N1QL - Order By On Date fields with Offset not working correctly

Problem Statement:
The data is stored in the Couchbase with the date fields in the ISO 8601 format. Also, the date contains Offset information. When trying to SORT the records by the date-time field using the Order By Clause, the offset is not considered in calculating the sorting order.

Question

  1. Why does the default sorting order not working with DateTime offset?
  2. What is the recommended way to sort the date with offset information?

Reproducing the issue
INSERT INTO Bucket VALUES (“k01”, {“created”:“2020-11-23T03:55:12.5922223-06:00”, “docType” : “TEST”});
INSERT INTO Bucket VALUES (“k02”, {“created”:“2020-11-23T03:59:51.0496435-05:00”, “docType” : “TEST”});
INSERT INTO Bucket VALUES (“k03”, {“created”:“2020-11-23T04:00:07.7449352-05:00”, “docType” : “TEST”});
INSERT INTO Bucket VALUES (“k04”, {“created”:“2020-11-23T04:10:04.4547325-06:00”, “docType” : “TEST”});
INSERT INTO Bucket VALUES (“k05”, {“created”:“2020-11-23T04:20:19.6912516-05:00”, “docType” : “TEST”});

Query to Select data by created Ascending order
SELECT created, STR_TO_UTC(created) as utc FROM Bucket
WHERE docType = “TEST” and created > “2020-11-23”
ORDER BY created ASC

Actual Result
created utc
“2020-11-23T03:55:12.5922223-06:00” “2020-11-23T09:55:12.592Z”
“2020-11-23T03:59:51.0496435-05:00” “2020-11-23T08:59:51.049Z”
“2020-11-23T04:00:07.7449352-05:00” “2020-11-23T09:00:07.744Z”
“2020-11-23T04:10:04.4547325-06:00” “2020-11-23T10:10:04.454Z”
“2020-11-23T04:20:19.6912516-05:00” “2020-11-23T09:20:19.691Z”

Expected Result
created utc
“2020-11-23T03:59:51.0496435-05:00” “2020-11-23T08:59:51.049Z”
“2020-11-23T04:00:07.7449352-05:00” “2020-11-23T09:00:07.744Z”
“2020-11-23T04:20:19.6912516-05:00” “2020-11-23T09:20:19.691Z”
“2020-11-23T03:55:12.5922223-06:00” “2020-11-23T09:55:12.592Z”
“2020-11-23T04:10:04.4547325-06:00” “2020-11-23T10:10:04.454Z”

created of type ISO-8601 formatted string.

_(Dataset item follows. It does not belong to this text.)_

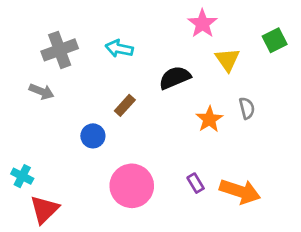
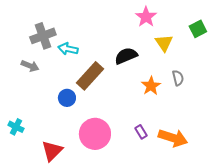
cyan arrow: (119, 49) -> (68, 49), moved
brown rectangle: (125, 105) -> (90, 76), size x1.8
red triangle: (44, 209) -> (52, 151), moved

Any comparison operators (ORDER BY, predicates) on string will do left to right by byte comparison.
ISO-8601 formatted string are reliable string comparable when all the values are converted to same timezone.
As JSON doesn’t have timestamp data type, no way to know it is timestamp or actual string.
As if all the times are local time (instead of absolute UTC time). If the timestamp has different timezones and want absolute UTC comparison user must explicitly convert to common timezone using date functions in comparison or convert to number of MILLIS.

Thanks @vsr1 for the explanation.
I am able to understand how the underlying Date comparison is working with N1QL.

In certain programming languages with rich Data Types like C#, the DateTime comparison works fine, even when the JSON data is having DateTime with offset information. So, it was a bit confusing and definitely a learning.

Regarding the solution, which would you recommend from the following w.r.t performance.

  1. Use the function, STR_TO_UTC(created) in the Query and then sort by the STR_TO_UTC(created).
  2. Add the UTC information in the Document, and then sort by the UTC date as a string comparison.

Does adding the function in the query incur a considerable cost. The approximate data size is around 1 million records.

That all depends on how do use.
Adding two fields can be maintenance.
If you never need timezone the storing as UTC will be better.

I realize that I should benchmark the performance with any of the solutions to pick the best one.

However, from the theoretical behavior of the Couchbase Query engine, Is adding a function like STR_TO_UTC(created) adds any considerable cost?

Any language accessing field vs doing function on top will have overhead. If that only few times don’t see it doing millions times you might see difference.